DuckDuckGo (http://www.duckduckgo.com/) is my main Google alternative and it came up with a decent and varied set of results without repetition, hesitation or deviation.
Bing (http://www.bing.com/) and Yandex (http://www.yandex.com/) came up with similar, non-repetitive results.
Blekko (http://www.blekko.com/) came up with some interesting alternative pages for me to consider. These would not have been that useful to me in the earlier stages of my research but this test confirmed my feeling that Blekko is good at pulling up information that explores more than the mainstream issues.
If you want to stay with Google how do you deal with multiple listings of sites? The most obvious approach would be to incorporate a ‘-site:’ command in your search, for example:
biofuels public transport -site:dft.gov.uk
If you are conducting in depth research and are likely to be running many variations on a search, incorporating ‘-site:’ each time can become a chore. Google’s own browser Chrome has a Personal Blocklist extension that enables you to block selected sites from results (https://chrome.google.com/webstore/detail/nolijncfnkgaikbjbdaogikpmpbdcdef). Once installed a block link appears next to each entry in your results. Click on the link to block the site from all future results. A message appears at the bottom of searches that would normally contain pages from the blocked site warning you about exclusions.

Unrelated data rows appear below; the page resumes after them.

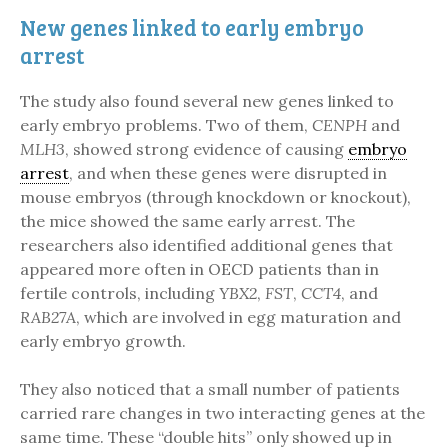
New genes linked to early embryo
arrest
The study also found several new genes linked to
early embryo problems. Two of them,
CENPH
and
MLH3
, showed strong evidence of causing
embryo
arrest
, and when these genes were disrupted in
mouse embryos (through knockdown or knockout),
the mice showed the same early arrest. The
researchers also identified additional genes that
appeared more often in OECD patients than in
fertile controls, including
YBX2
,
FST
,
CCT4
, and
RAB27A
, which are involved in egg maturation and
early embryo growth.
They also noticed that a small number of patients
carried rare changes in two interacting genes at the
same time. These “double hits” only showed up in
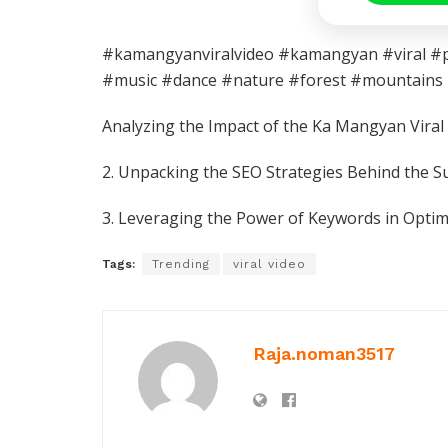
#kamangyanviralvideo #kamangyan #viral #phi
#music #dance #nature #forest #mountains
Analyzing the Impact of the Ka Mangyan Vira
2. Unpacking the SEO Strategies Behind the S
3. Leveraging the Power of Keywords in Optim
Tags:
Trending
viral video
Raja.noman3517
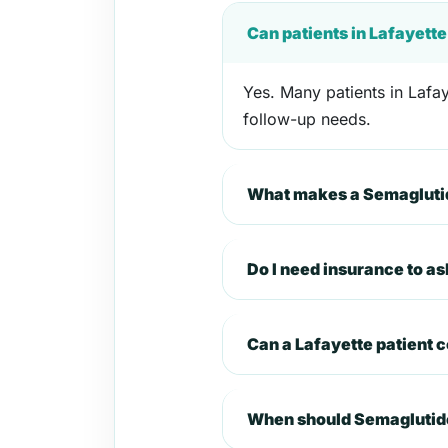
Can patients in Lafayett
Yes. Many patients in Lafay
follow-up needs.
What makes a Semaglutide
Do I need insurance to a
Can a Lafayette patient 
When should Semaglutide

The ‘show’ link displays and highlights the previously blocked pages and offers an option to unblock them.
Neither the -site: option nor the Blocklist approach should be necessary. There was nothing wrong with the previous ways of offering additional pages from a site in search results. It wasn’t broke but Google did break it by trying to fix it. For me, there are now several Google alternatives that produce quality results and with less irritation. I shall be using them more in future.